Another Month

How many weeks are there in a month? Four, right? No, not really. A quick tally shows four of our months have 30 days, seven have 31 days and there is one month with 28. Yeah, 28 days is four weeks, but that’s only 75% of the time. Every fourth year February has 29 days, aka leap year. In short, every month has four weeks plus some fraction of a week.

But so what? That’s how the calendar works, right? There’s just no way we can get to four week months, the days just don’t divide up the right way. Or do they?

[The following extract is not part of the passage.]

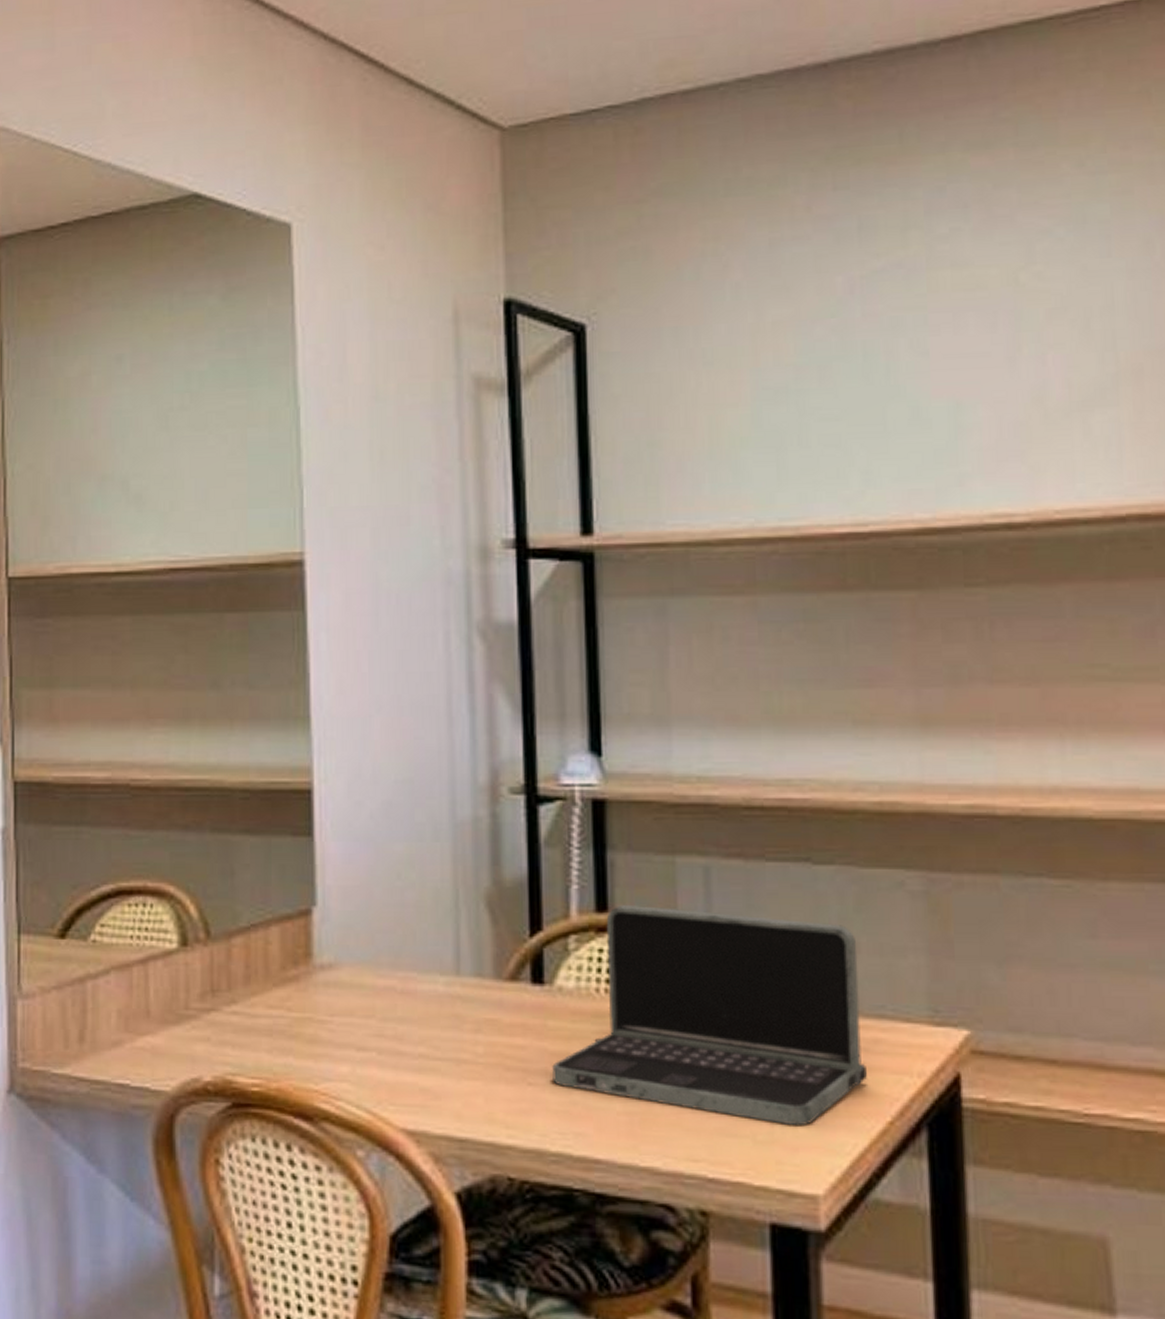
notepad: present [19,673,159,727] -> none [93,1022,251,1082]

If you take the 365 days in a full year and divide it by the 28 days of a four week month you get darn close to an even number: 13.03571428571429.  Huh, that’s very nearly 13 four-week months, with just a little leftover. Well, if you tinker around some you will discover that subtracting one day from 365 gives you an even 13, with a one day remainder. That means we really could have a year full of four-week months, it’s just that there would be 13 of them and there would be one full day left over.

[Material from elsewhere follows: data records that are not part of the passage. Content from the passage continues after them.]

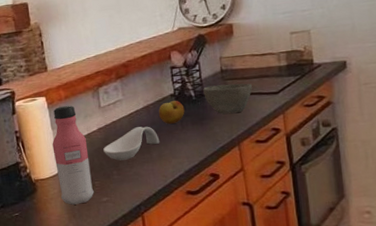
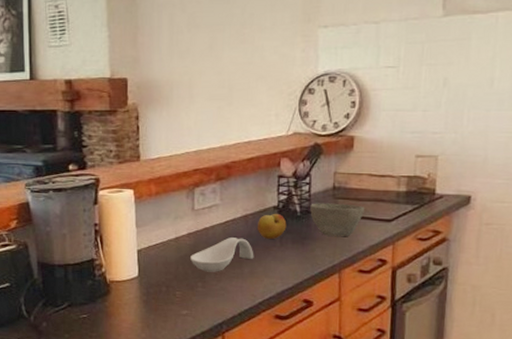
water bottle: present [52,105,94,205] -> none [134,202,174,314]

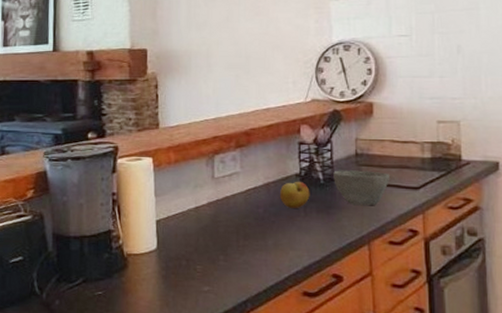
spoon rest: present [189,237,254,272] -> none [210,207,278,244]

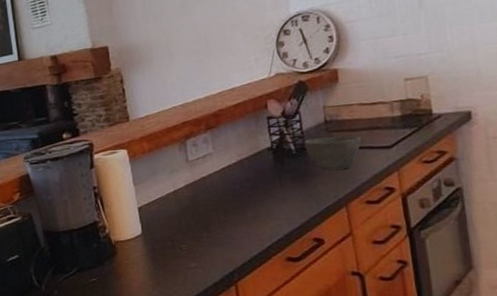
fruit: present [279,181,310,209] -> none [253,154,284,182]

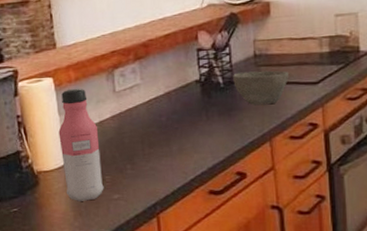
water bottle: none [134,159,181,270] -> present [58,88,104,201]

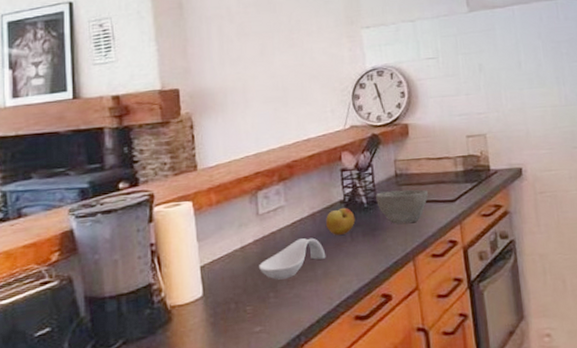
water bottle: present [58,88,104,201] -> none [196,212,245,338]
spoon rest: none [115,115,181,153] -> present [258,238,326,280]
fruit: none [180,87,211,115] -> present [325,207,356,236]

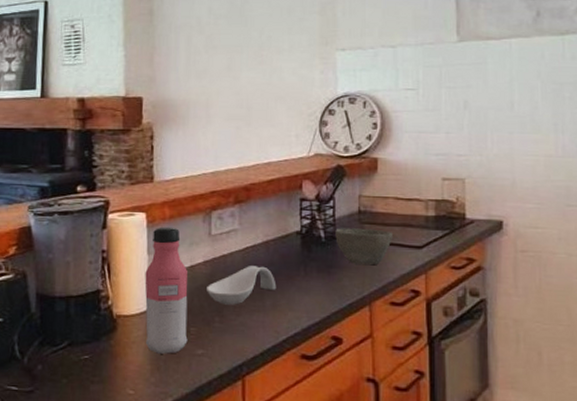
water bottle: none [196,212,245,338] -> present [145,227,188,354]
fruit: present [325,207,356,236] -> none [279,239,311,269]

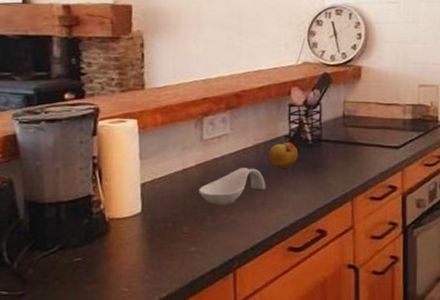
water bottle: present [145,227,188,354] -> none [137,132,181,253]
fruit: none [279,239,311,269] -> present [268,142,299,169]
bowl: present [335,228,394,264] -> none [321,131,374,164]

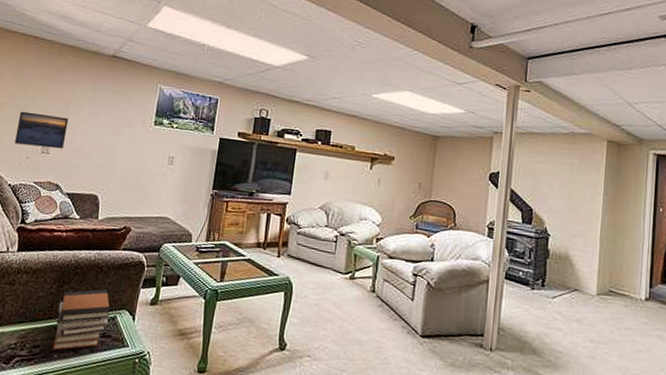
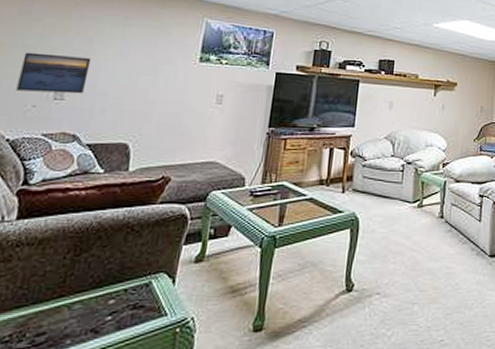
book stack: present [52,289,111,351] -> none [63,252,144,335]

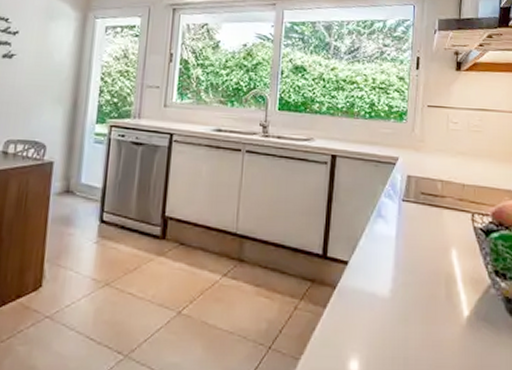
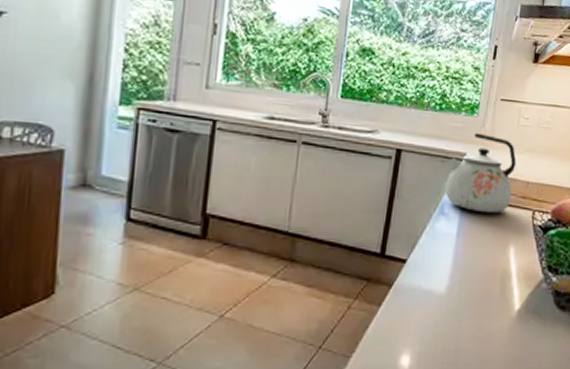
kettle: none [381,137,450,216] -> present [445,132,517,214]

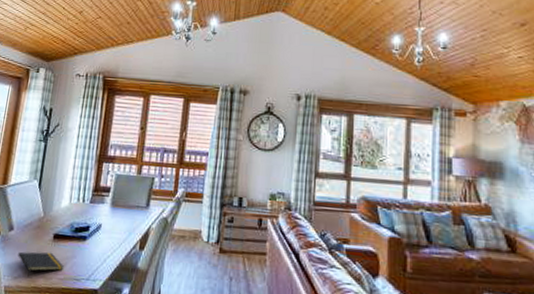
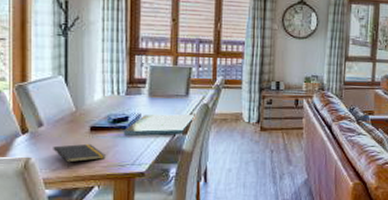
board game: none [82,225,153,251] -> present [123,114,195,136]

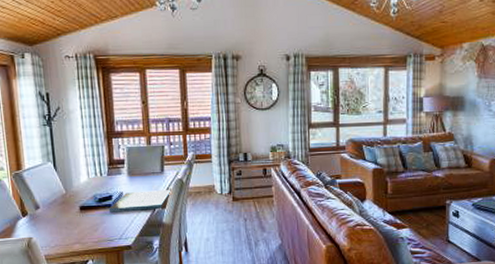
notepad: present [53,143,106,168] -> none [50,222,96,245]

Really, one day isn’t so hard to recon with. There’s already a New Year’s Day holiday after all. How big a leap is it to strip this one day out of the rest of the year’s months and call it a stand alone New Year’s holiday? And every fourth year would be a double super holiday, aka leap year again. Done, every month has four weeks, 28 days, 672 hours, etc.

But what about your birthday, right? What about Christmas? We would lose track of all those special dates we are so used to celebrating every year, wouldn’t we? Well no, not really. Consider that the number of days in the year isn’t changing. To map your special date onto the new calendar, just count the number of days from the first of the year on the old calendar and it will be the same day in the new. Simple.

But where would the new month go and what would it be named? The most practical approach would be to fit in the new month right after December, though there’s no reason it couldn’t go somewhere else. For that matter all the months could be shuffled around or renamed. And since the international standard could be just the number of the month, week and day, every country could name the months whatever they wanted. Indeed the seemingly intractable naming problem could be rendered moot by letting every interested state or city name the months whatever they wanted.

So there it is. Our year really should have 13 months, not 12. I’m not particularly superstitious about the new unlucky number of months, but a great many people around the world definitely are. They will not like a 13th month, but that doesn’t mean it isn’t a fabulous idea.